Work to complete:
Check every line of the data below for "pixels". Copy each one that has it.

Source material:
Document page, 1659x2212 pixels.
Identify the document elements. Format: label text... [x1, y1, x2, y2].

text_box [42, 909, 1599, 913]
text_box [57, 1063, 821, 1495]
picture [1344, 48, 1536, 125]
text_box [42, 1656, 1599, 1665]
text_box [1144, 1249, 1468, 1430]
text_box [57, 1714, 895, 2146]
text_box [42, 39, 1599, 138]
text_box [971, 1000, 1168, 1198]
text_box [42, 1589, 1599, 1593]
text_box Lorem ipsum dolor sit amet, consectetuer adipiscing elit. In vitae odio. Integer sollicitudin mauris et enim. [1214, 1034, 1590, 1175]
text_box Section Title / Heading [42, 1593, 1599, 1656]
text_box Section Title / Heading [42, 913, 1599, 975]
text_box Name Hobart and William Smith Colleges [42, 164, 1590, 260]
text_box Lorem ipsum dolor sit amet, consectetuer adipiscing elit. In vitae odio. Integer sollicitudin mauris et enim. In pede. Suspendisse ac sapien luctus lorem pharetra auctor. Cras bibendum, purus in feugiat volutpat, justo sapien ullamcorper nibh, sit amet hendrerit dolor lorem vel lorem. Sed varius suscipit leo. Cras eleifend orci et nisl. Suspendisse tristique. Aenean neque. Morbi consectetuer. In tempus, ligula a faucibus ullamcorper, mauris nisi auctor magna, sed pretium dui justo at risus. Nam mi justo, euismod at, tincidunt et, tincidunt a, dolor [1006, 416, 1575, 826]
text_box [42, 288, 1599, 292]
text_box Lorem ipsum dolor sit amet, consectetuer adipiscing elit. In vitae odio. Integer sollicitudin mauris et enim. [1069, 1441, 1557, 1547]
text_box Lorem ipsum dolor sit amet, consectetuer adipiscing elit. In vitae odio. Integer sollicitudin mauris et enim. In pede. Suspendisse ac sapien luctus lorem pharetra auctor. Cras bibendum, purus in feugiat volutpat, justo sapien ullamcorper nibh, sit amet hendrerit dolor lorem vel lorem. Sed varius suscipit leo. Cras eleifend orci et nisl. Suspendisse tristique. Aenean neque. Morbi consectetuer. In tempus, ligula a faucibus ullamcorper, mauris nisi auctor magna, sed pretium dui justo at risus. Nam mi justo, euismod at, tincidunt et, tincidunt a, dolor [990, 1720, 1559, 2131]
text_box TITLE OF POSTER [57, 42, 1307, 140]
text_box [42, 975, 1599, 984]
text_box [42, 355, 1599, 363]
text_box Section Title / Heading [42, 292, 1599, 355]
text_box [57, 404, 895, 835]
--
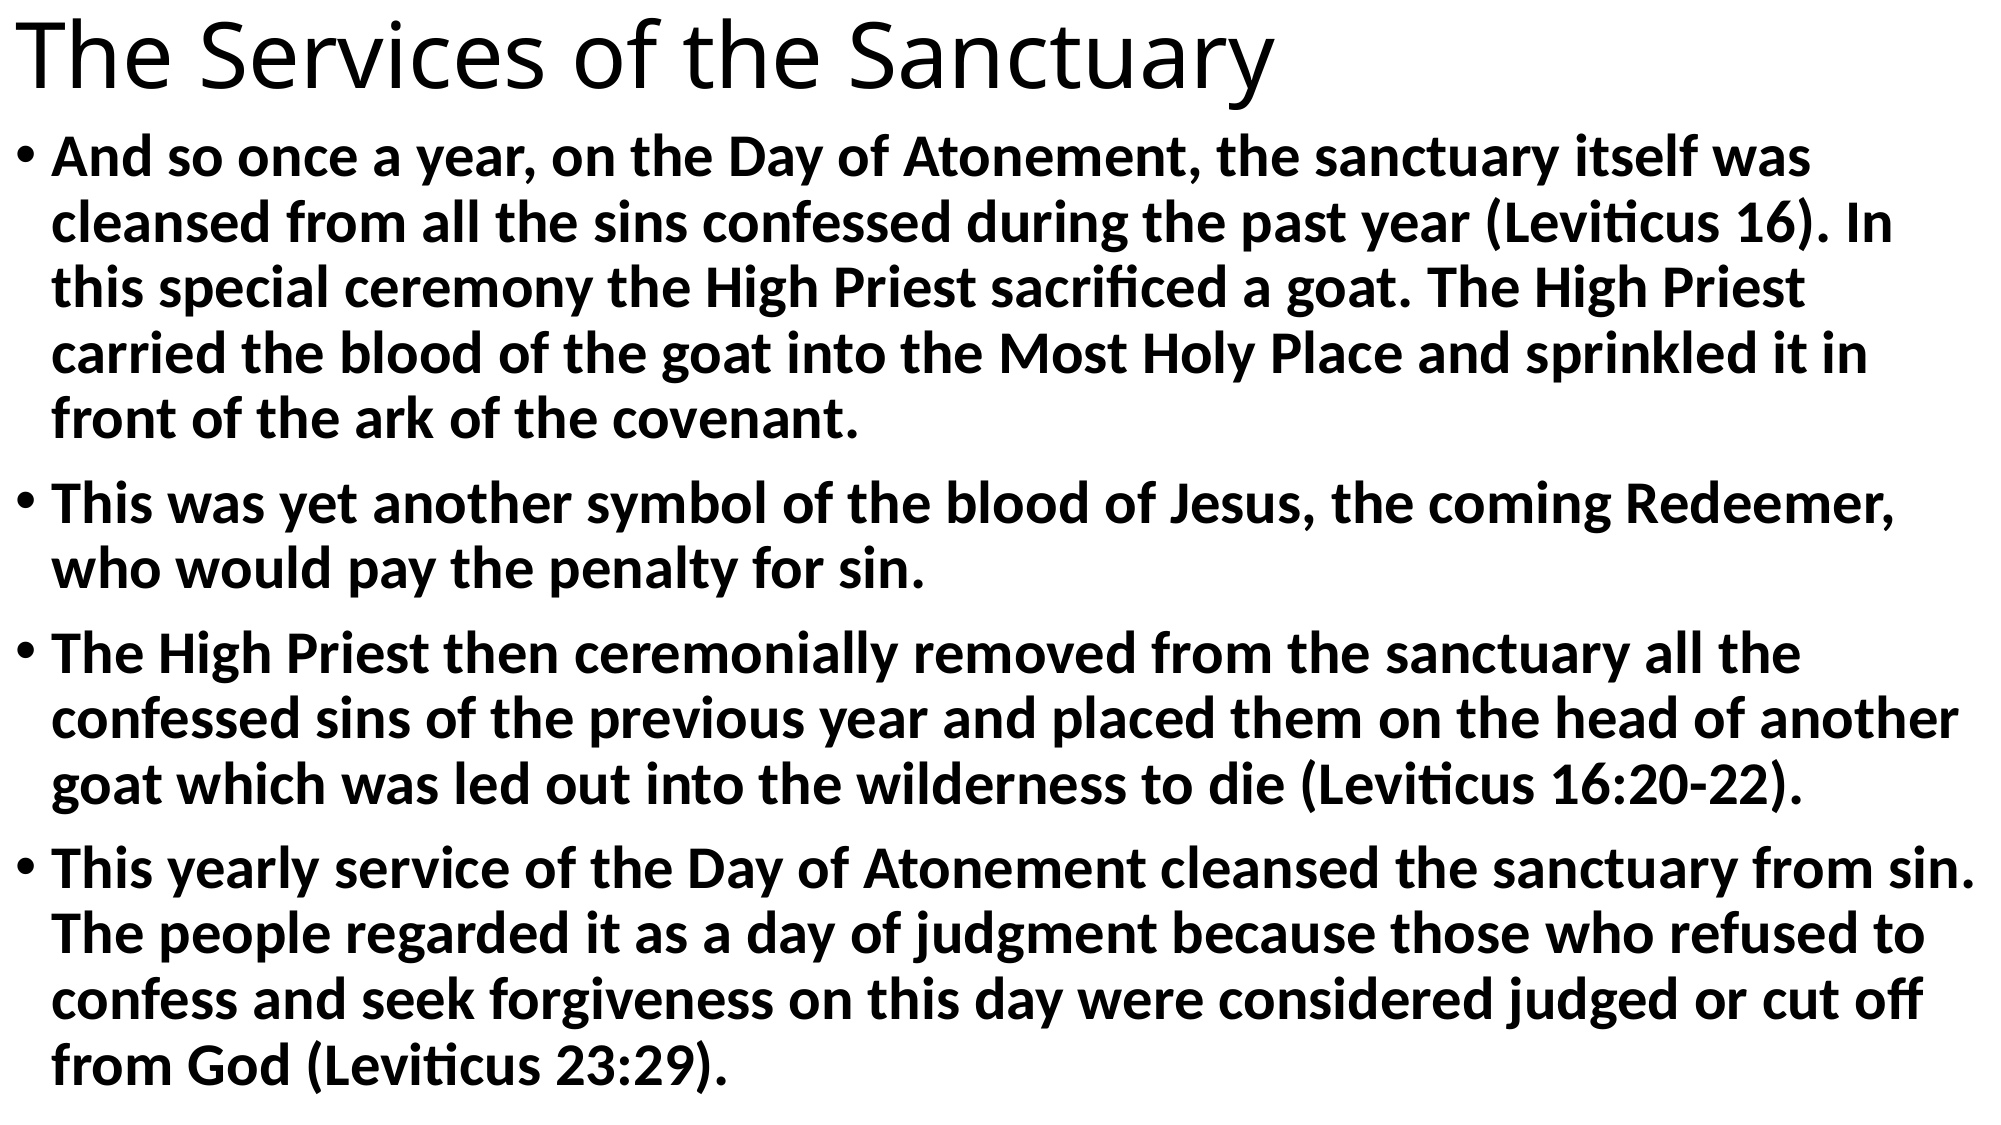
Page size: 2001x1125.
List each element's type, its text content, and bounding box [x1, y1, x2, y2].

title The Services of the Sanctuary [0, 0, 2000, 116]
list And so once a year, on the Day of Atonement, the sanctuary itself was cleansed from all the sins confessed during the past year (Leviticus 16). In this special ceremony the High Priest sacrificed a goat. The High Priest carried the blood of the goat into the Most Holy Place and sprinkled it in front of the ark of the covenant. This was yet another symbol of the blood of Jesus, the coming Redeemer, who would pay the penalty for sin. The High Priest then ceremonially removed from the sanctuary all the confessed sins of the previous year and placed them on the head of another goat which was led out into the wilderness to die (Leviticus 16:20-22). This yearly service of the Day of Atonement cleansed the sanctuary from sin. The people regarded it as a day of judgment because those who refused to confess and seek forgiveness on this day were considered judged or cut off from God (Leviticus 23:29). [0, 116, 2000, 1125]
* * *
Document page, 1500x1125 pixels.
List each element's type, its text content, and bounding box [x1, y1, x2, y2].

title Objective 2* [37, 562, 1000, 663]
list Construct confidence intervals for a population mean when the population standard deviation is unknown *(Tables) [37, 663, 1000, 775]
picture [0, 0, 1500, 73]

Result of this task:
Document page, 1659x2212 pixels.
Document page, 1500x1125 pixels.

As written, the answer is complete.